For now, you will be breaking down the FW tank and starting over with a SW tank. They are set-up and run different, and trying to convert a FW to SW could be disastrous in the long run. Unfortunately, the tank will have to sit for a few weeks while it matures, in order for it to go through the appropriate stages of maturity.
Anenomes are sensitive SW animals and need special care and lighting. I am sure that in a year or so you will begin to have the discipline to care for such a sensitive animal. As of right now, I would be more concerned with the basics of getting a SW tank started...
Can you post a pic of the tank?
Normally I try to avoid repetitive answers. However, given that you are totally new to fishkeeping, I think it will benefit you to hear multiple versions of the same answer, and perhaps help increase your understanding. You have several experienced hobbyists helping you on this, so you should learn quickly. I'm curious, you say you live at home. Can I ask how old you are?

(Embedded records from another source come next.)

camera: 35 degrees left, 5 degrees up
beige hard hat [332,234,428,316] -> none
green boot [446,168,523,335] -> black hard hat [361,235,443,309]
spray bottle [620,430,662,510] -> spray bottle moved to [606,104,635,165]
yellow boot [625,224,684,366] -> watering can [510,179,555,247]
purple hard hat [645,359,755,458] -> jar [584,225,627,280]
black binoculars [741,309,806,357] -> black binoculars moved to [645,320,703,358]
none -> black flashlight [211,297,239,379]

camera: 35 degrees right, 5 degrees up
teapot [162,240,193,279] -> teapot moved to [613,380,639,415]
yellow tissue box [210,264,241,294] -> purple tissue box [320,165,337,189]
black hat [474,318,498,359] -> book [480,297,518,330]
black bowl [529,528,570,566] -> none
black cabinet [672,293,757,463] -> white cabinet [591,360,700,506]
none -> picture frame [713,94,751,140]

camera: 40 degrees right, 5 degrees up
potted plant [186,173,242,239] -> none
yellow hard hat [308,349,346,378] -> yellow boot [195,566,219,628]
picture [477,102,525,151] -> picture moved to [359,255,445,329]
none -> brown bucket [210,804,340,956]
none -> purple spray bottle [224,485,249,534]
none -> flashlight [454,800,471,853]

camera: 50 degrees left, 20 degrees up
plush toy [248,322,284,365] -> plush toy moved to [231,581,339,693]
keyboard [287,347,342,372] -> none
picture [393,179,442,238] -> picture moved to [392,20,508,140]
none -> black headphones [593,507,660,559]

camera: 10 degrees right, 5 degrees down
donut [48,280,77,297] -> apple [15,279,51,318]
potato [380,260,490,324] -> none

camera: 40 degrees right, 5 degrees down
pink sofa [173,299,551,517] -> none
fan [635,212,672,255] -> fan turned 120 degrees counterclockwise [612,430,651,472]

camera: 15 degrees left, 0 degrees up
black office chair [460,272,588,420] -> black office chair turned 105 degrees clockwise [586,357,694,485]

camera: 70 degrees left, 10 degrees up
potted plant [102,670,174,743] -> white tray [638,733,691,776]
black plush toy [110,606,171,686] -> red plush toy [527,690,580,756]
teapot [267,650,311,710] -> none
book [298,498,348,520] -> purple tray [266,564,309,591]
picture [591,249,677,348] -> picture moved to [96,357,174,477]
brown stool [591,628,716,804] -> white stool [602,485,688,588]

You have my word, if you are patient and follow the advice we give you here, this tank will be a great success. This is our passion and what we are good at. I personally have almost 20 years experience with saltwater tanks. From you we need great patience. In the end everyone will get what they want out of this tank, but it will take time and patience. ..
I am really taken to your tank. I think this will be a great family project and something you can all be proud of. My only request is that you trust us here and don't do anything without discussing it first with us. For the most part, your local pet shop (LFS) is not a good source of information.